Consultado para o efeito num qualquer dia, no dia seguinte a consulente podia voltar ao solar e estar certa que sairia de lá com o «ponto» feito.
Uma das revistas que circulava na vila nos fins do século XIX, mais propriamente na década de 80, virada para essa
arte, era «La Mode Illustree, Journal de La Famille», vendida em fascículos a 50 cêntimos cada.
À minha biblioteca aportaram alguns exemplares desse «Journal de Famille» incluídos no espólio que pertenceu à casa «Girão» que me foi cedido pelos seus herdeiros antes de venderem e entregarem o edifício ao comprador, despejado de haveres e tarecos. Digamos que, por diligência minha, consegui salvar do «Aterro do Planalto Beirão», onde vai parar todo o lixo de Castro Daire, parte da história do concelho, dado que não há história sem pessoas, sem artes, sem filhos, nem cadilhos.
De todas as fontes orais consultadas foi a D. Alice Morgado Guerra Cerdeira, com 85 anos de idade, neste ano de 2011, que me disse possuir algumas relíquias saídas das delicadas mãos desse mestre, relíquias herdadas da sua avô, D. Maria Diogo Morgado, nascida em 1 de Maio de 1869 e falecida em 4 de Março de 1955, peças a saber: um «napperon» e uma colcha de cama de casal.
Fez o favor de me deixar fotografar essas peças, aquelas que aqui reproduzo como documento da «arte» praticada por um homem de Castro Daire, num tempo em que tal tarefa estava socialmente adstrita a damas e donzelas.
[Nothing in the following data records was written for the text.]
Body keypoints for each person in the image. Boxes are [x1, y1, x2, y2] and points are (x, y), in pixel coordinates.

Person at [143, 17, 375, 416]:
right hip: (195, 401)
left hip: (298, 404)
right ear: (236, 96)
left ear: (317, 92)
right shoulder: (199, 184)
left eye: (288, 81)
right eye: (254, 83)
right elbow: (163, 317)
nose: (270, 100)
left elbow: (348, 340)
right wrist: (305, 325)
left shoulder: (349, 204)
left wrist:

Isto numa comunidade paroquial vestida, forrada e revestida de preconceitos, críticas malsãs e ditos que a memória oral registou para a posteridade e o investigador não pode deixar de referir sob pena de dar mostras do seu interesse pelas coisas e desinteresse pelas pessoas e suas formas de pensar e agir: uma versão diz que um homem que assim procedia só podia ser efeminado, pouco digno da nobre linhagem de Afonso Henriques que, para além da esposa, Mafalda, teve várias amantes; outra versão contrária diz que essa era a forma fidalga do senhor Mendonça atrair à corte, isto é, ao seu solar, as damas e donzelas da vila e num qualquer recanto esconso saborearem juntos as delícias da vida, fazendo jus aos Machados, aos Pintos, aos Correias e as Barbosas, representados no brasão de armas colocado sobre o portão principal do solar.
Seja como for, face a este irreverente e delicado labor público de um homem com brasão na testada do seu solar, a memória transportou-me a um texto de Ramalho Ortigão inserto na selecta de textos literários obrigatórios nos primeiros anos de liceu. Dizia respeito ao tricô feito pelas mãos da sua mãe e tinha por titulo «Mãos que prestam e mãos que não prestam», pelo que, a propósito, bem pode dizer-se que tal atributo artístico não é específico desta ou daquela classe social, deste o daquele sexo.